Allerdings werde es wird viel Einsicht und Mut erfordern, eine Wirtschaft mit neuen Werten und einem neuen Zugang zu Produktion, Transport, Vertrieb und Einzelhandel aufzubauen, so Edelkoort. Sie hofft, dass die Akteure die Chance ergreifen und ein anderes und besseres System etablieren. Ein System, das mehr Respekt vor menschlicher Arbeit und menschlichen Bedingungen zeigt. Somit könne COVID-19 vom Entschleuniger unserer Gesellschaft und Wirtschaft zum Beschleuniger des positiven Wandels werden.

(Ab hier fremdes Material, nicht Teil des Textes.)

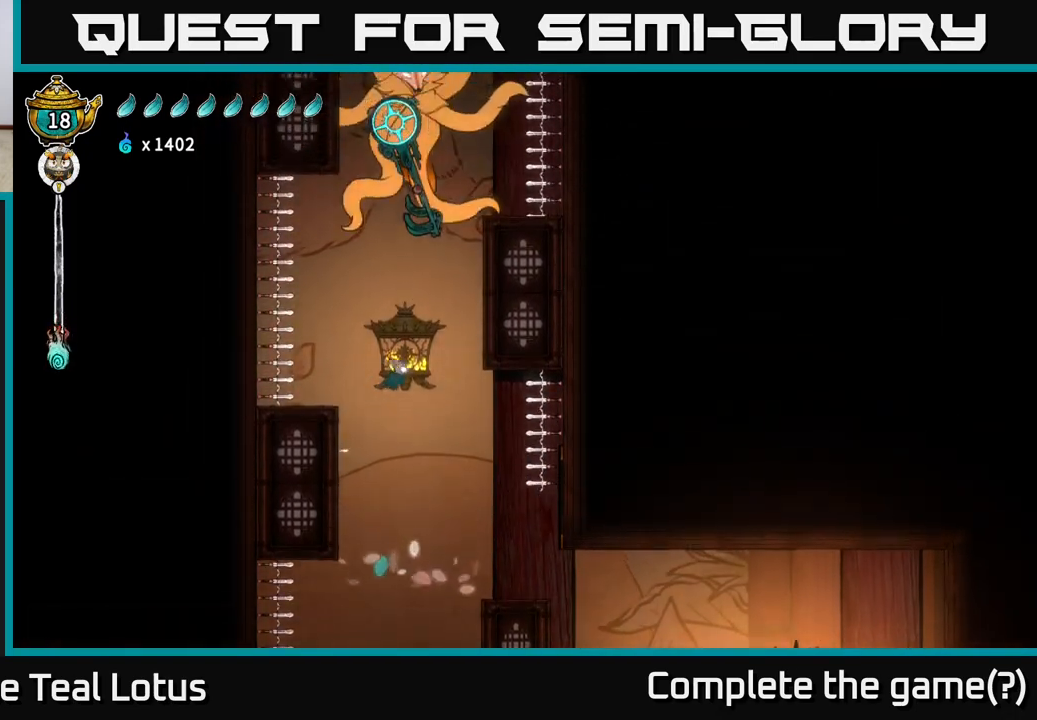
{"buttons": ["A"], "left_stick": "right", "right_stick": "center", "events": [[100, "R2", "down"], [250, "A", "up"], [267, "R2", "up"], [317, "A", "down"]]}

Lokale Produktion wird denkbar
Die meisten Modemarken operieren in "just-in-time"-Lieferketten. Sprich: Die Stoffe und das Zubehör treffen dann ein, wenn sie benötigt werden. Diese Zuverlässigkeit ist seit der Covidkrise nicht mehr gegeben. Brancheninsider sehen bereits einen "Corona-Effekt". Daher halten sie es für möglich, dass Unternehmen wieder auf die konservative Form der Lagerhaltung und lokale Lieferketten zurückkommen.
Doch um lokal zu produzieren, sind neue Produktionsmittel erforderlich. Die Entscheidung der dänischen Marke Ganni, den Kohlenstoffausgleich zu beenden und stattdessen in die eigene Lieferkette zu investieren, um den CO2-Ausstoß zu reduzieren, ist ein Anfang. "Marken müssen die Initiative ergreifen, anstatt darauf zu warten, dass sich das Verbraucherverhalten massenhaft ändert", appelliert Ganni-Gründer Nicolaj Reffstrup auf der Bühne und zitierte dabei den berühmten Slogan von Nike: "Just do it."